┌──

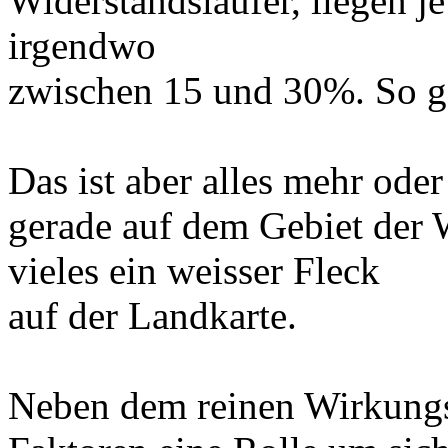
Widerstandsläufer, liegen 
irgendwo
zwischen 15 und 30%. So ge
Das ist aber alles mehr ode
gerade auf dem Gebiet der
vieles ein weisser Fleck
auf der Landkarte.
Neben dem reinen Wirkungs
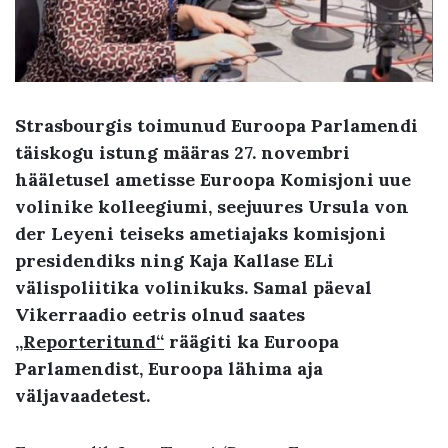
Strasbourgis toimunud Euroopa Parlamendi
täiskogu istung määras 27. novembri
hääletusel ametisse Euroopa Komisjoni uue
volinike kolleegiumi, seejuures Ursula von
der Leyeni teiseks ametiajaks komisjoni
presidendiks ning Kaja Kallase ELi
välispoliitika volinikuks. Samal päeval
Vikerraadio eetris olnud saates
„Reporteritund“
räägiti ka Euroopa
Parlamendist, Euroopa lähima aja
väljavaadetest.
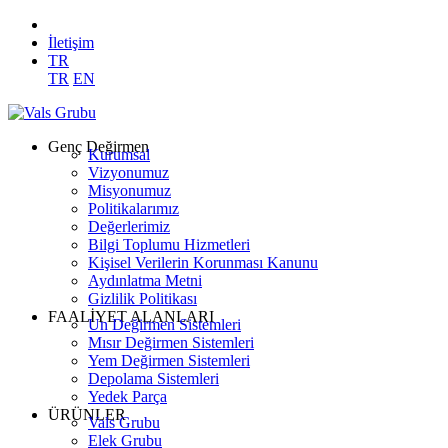
İletişim
TR
TR
EN
Genç Değirmen
Kurumsal
Vizyonumuz
Misyonumuz
Politikalarımız
Değerlerimiz
Bilgi Toplumu Hizmetleri
Kişisel Verilerin Korunması Kanunu
Aydınlatma Metni
Gizlilik Politikası
FAALİYET ALANLARI
Un Değirmen Sistemleri
Mısır Değirmen Sistemleri
Yem Değirmen Sistemleri
Depolama Sistemleri
Yedek Parça
ÜRÜNLER
Vals Grubu
Elek Grubu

└──

◆ **Exercise brief**: Read the records above. Show each line that has the string "Sistemleri".

◆ **Result of this exercise**:
Un Değirmen Sistemleri
Mısır Değirmen Sistemleri
Yem Değirmen Sistemleri
Depolama Sistemleri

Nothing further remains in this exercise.